I’ve been spinning “Envoy of Murder” nonstop since it was released in anticipation of Temporal Rifts release on Friday. Based on the strength of the track, the band’s previous output, and the narrative innovation the band brings to their music, there’s no reason the record shouldn’t catapult the band to doom stardom. Hop on board now.

TalsurMedieval Hero

I’ve sung the praises of this one-man doom project before and Talsur has already released a strong contender for funeral doom record of the year with January’s Slough of Despond. But the prolific Russian can’t be stopped and has just put out the (seemingly) stand-alone single Medieval Hero, his third (!) official release of the year.

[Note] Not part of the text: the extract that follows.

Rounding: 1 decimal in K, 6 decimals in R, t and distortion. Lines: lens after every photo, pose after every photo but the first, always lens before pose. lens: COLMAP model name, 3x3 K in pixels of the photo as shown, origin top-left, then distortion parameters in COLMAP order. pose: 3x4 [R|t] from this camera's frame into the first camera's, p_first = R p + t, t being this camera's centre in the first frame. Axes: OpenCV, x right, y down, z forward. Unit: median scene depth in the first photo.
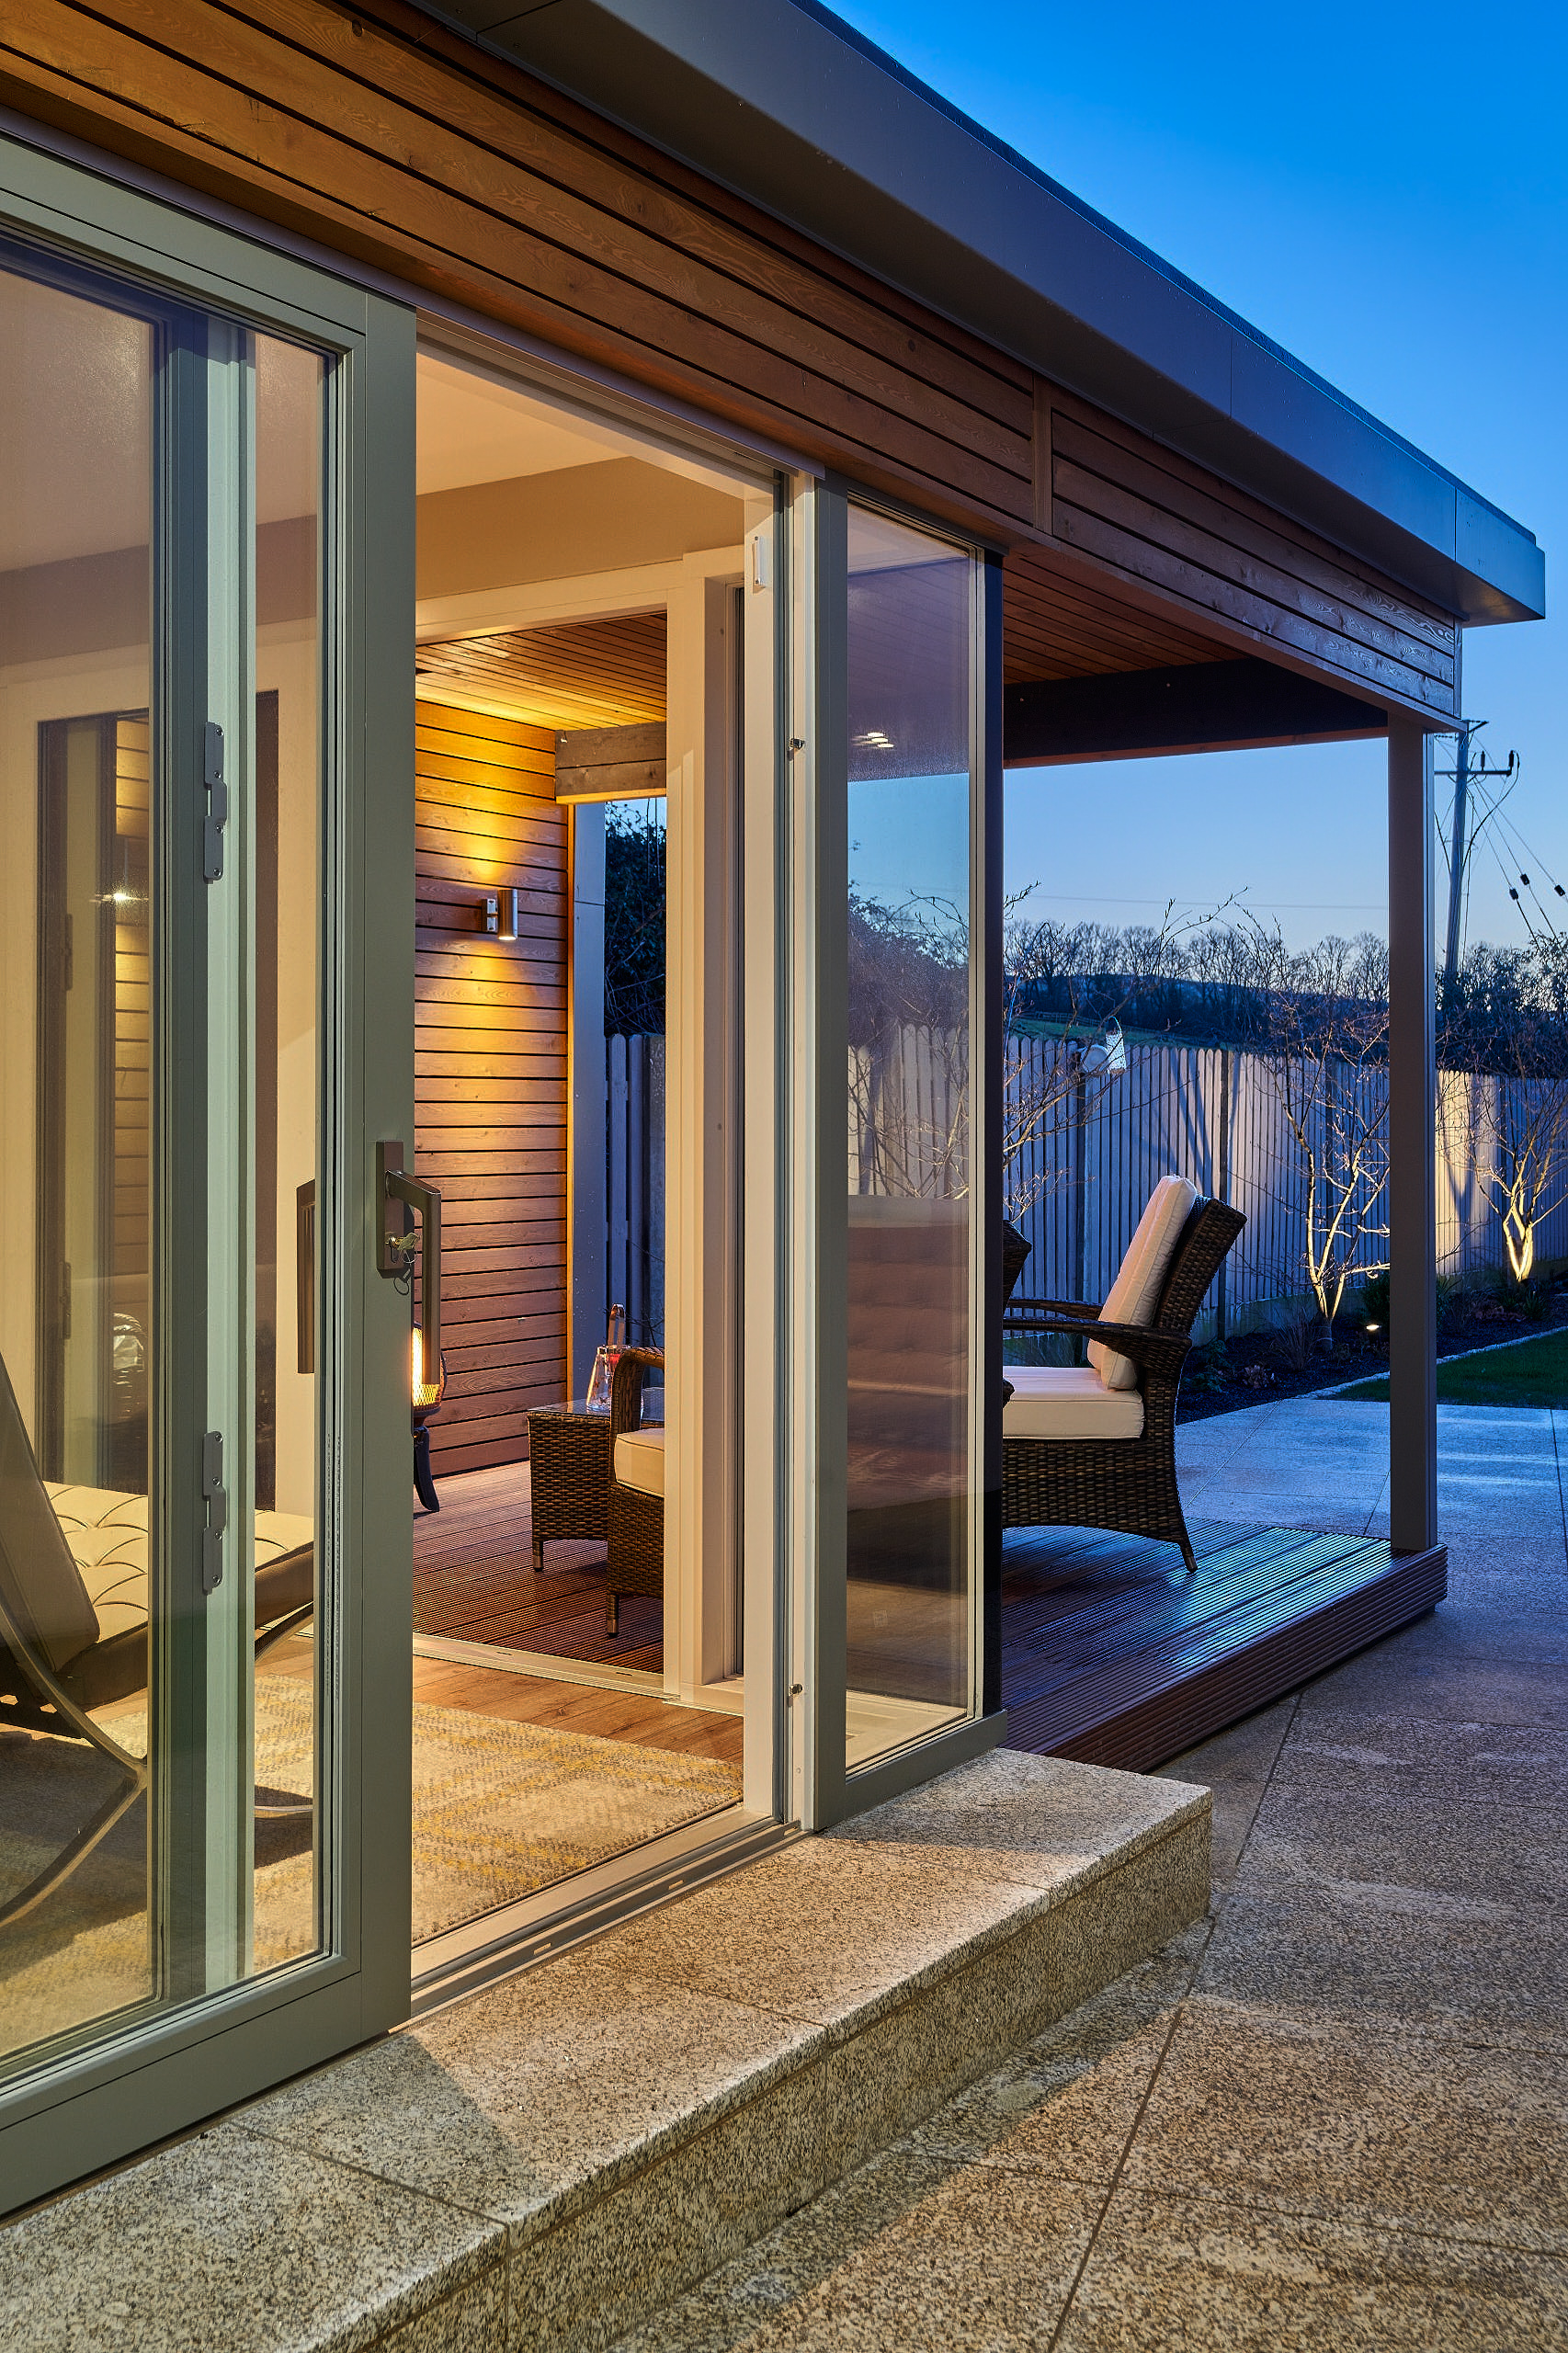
lens RADIAL K [[2344.0, 0, 805.9], [0, 2344.0, 1093.5], [0, 0, 1]] dist [0.003219, 0.000000]
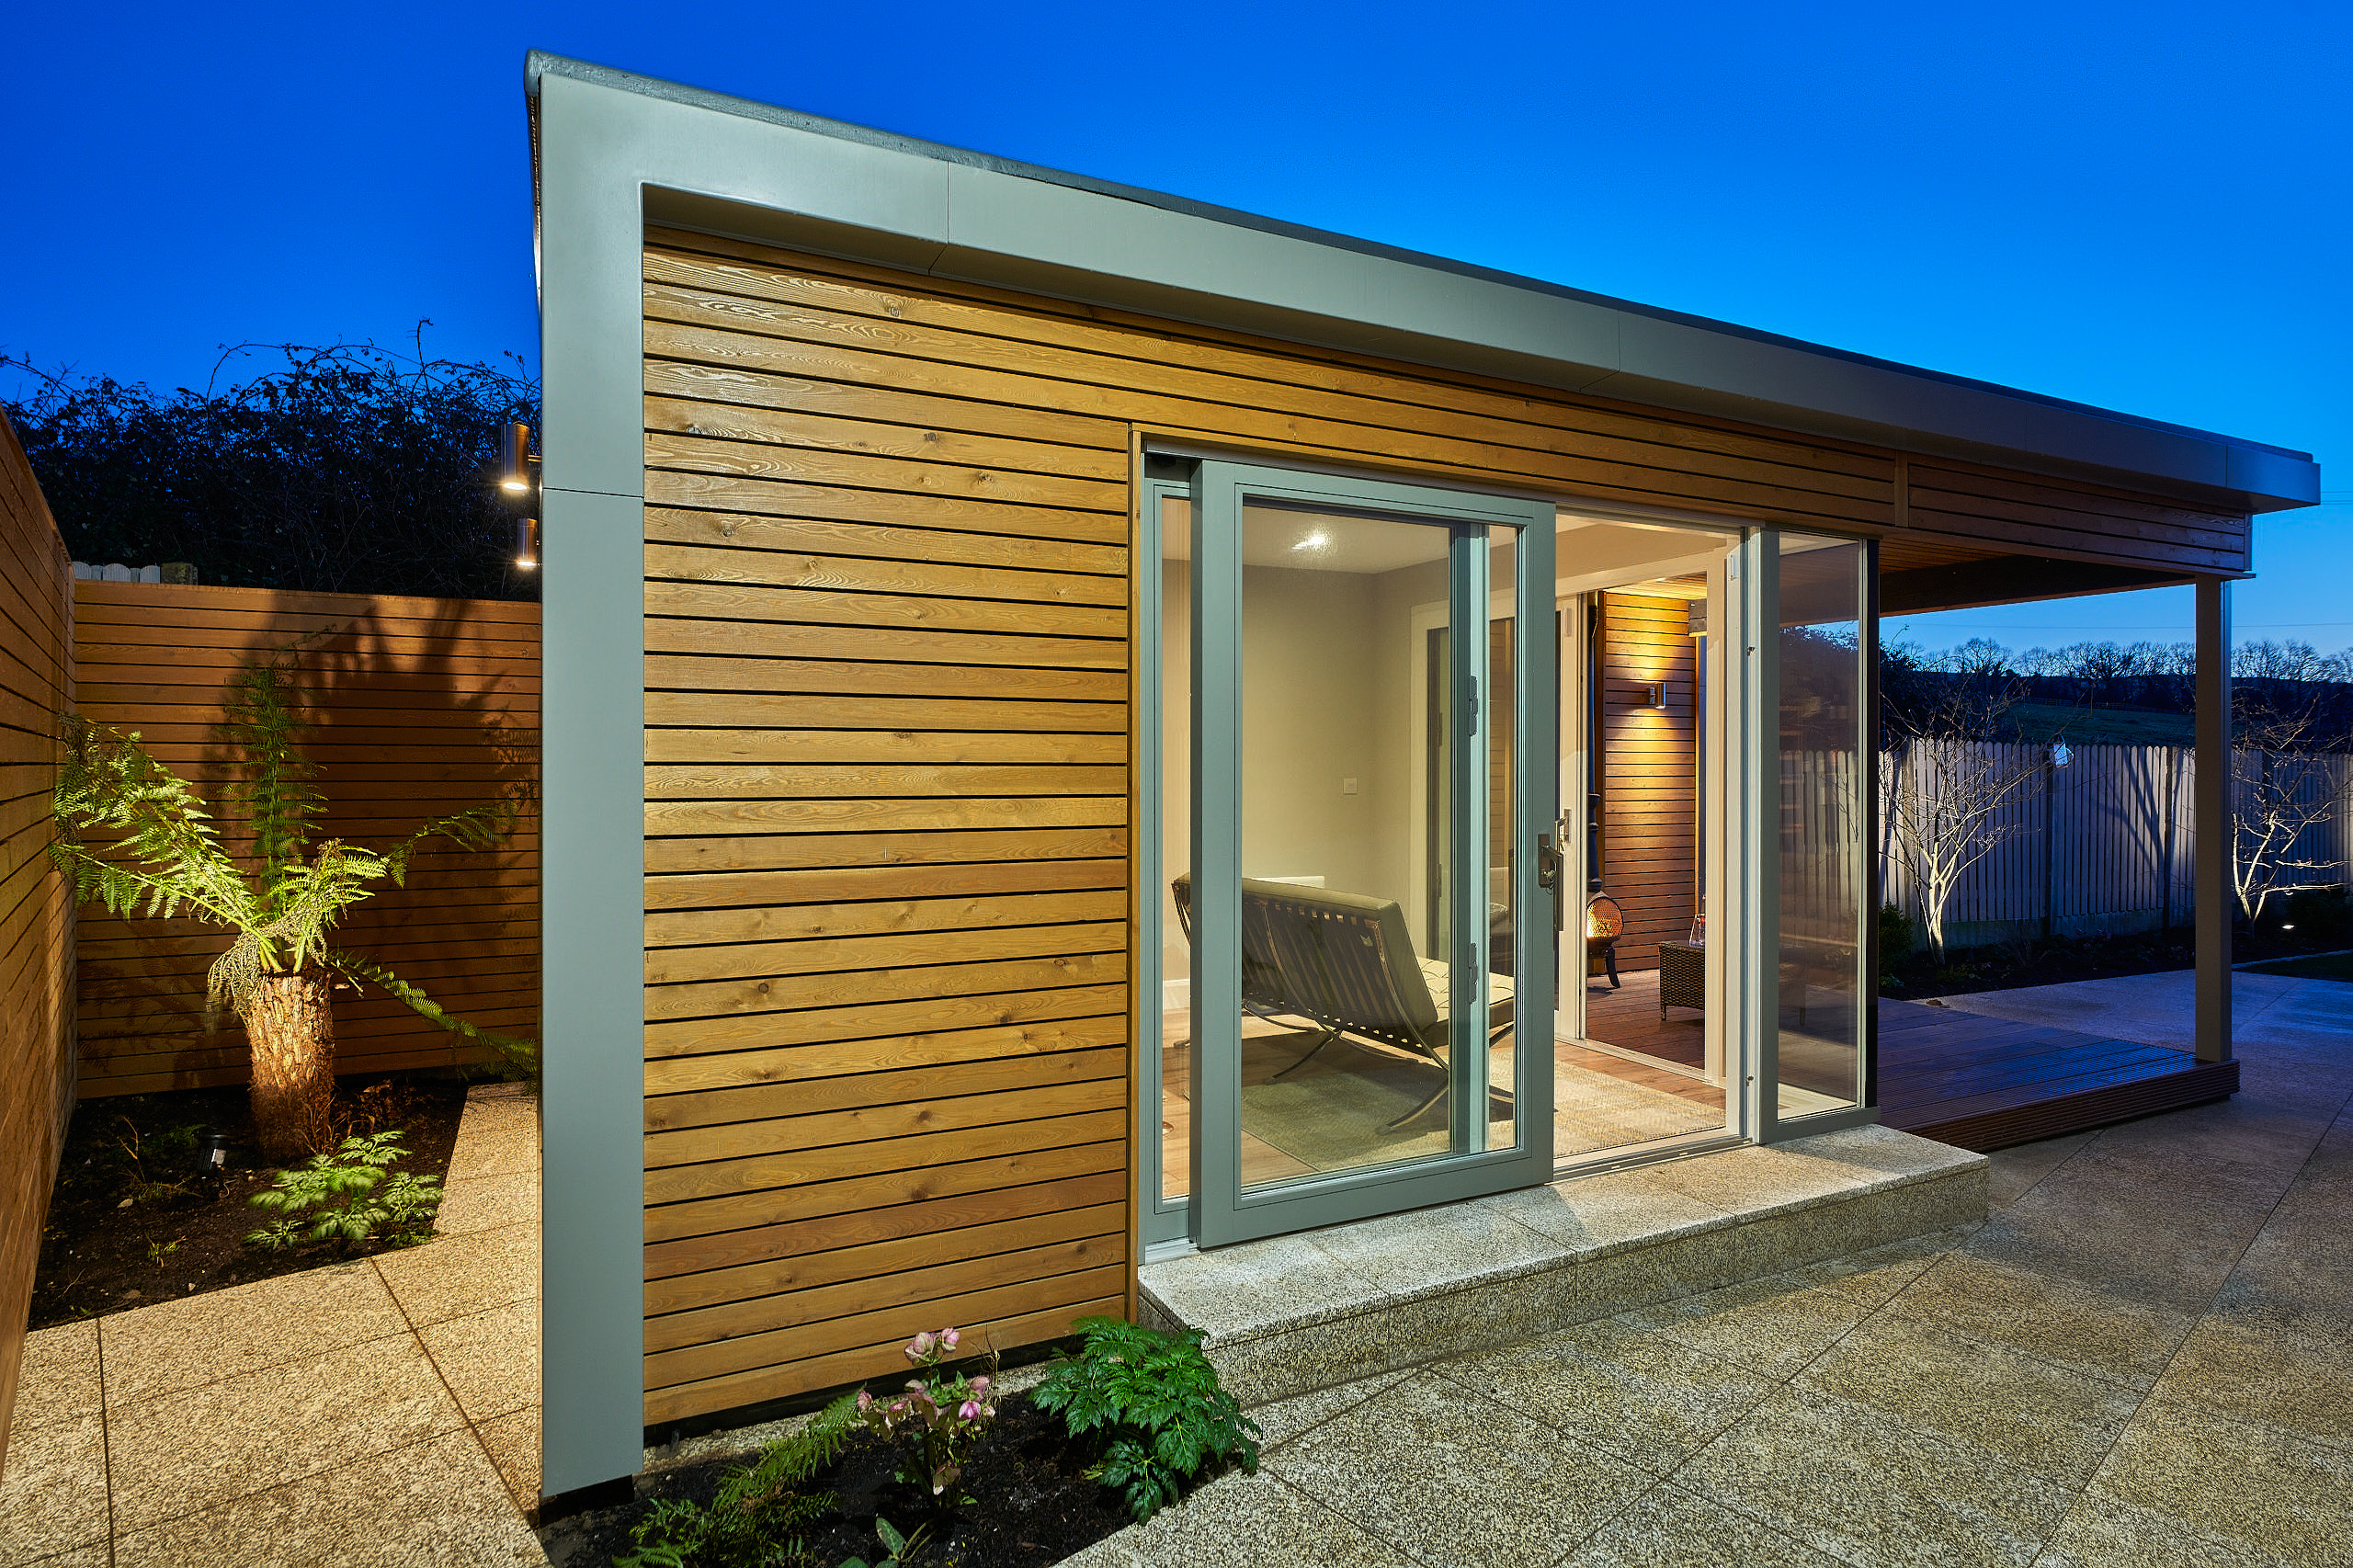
lens RADIAL K [[1253.6, 0, 1158.5], [0, 1253.6, 809.7], [0, 0, 1]] dist [-0.004709, 0.000219]
pose [[0.854092, 0.014639, -0.519916, 0.126110], [0.006366, 0.999235, 0.038593, -0.045053], [0.520083, -0.036271, 0.853345, -0.273524]]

Hero begins in the same gothic vein as July’s Offertorium EP, with syrupy-sludge pacing, eerie lead guitar lines, and the understated baroque baritone vocals fans have come to expect from the project. The sound is relatively straightforward, but what’s new is the thematic focus on medieval inquisitors who hypocritically doled out religious “justice” to the masses while hiding “more terrible and numerous sins.” Talsur has always been a restless and ever-evolving project in the most literal sense. Nearly all his previous releases have tackled a specific doom subgenre (funeral doom with Slough, Stoner doom with Inanitas, Gothic/Atmospheric doom with Offertorium etc) and explored the sound for the entire project. As such, sonic exploration has always been in Talsur’s toolbox, but it’s exciting to see the potential Medieval Hero displays for narrative exploration as well.

The second half of the track switches gears and transforms into an up-tempo stoner jam, focusing more on head banging riffs, playful drum fills, and a blues based swagger that mirrors the narrative table-turn of the song perfectly. By the time the track crescendos into the mammoth dual-guitar-jam finale, it’s clear that, no matter the song’s subject matter, Talsur can make it rock. Long live the hero.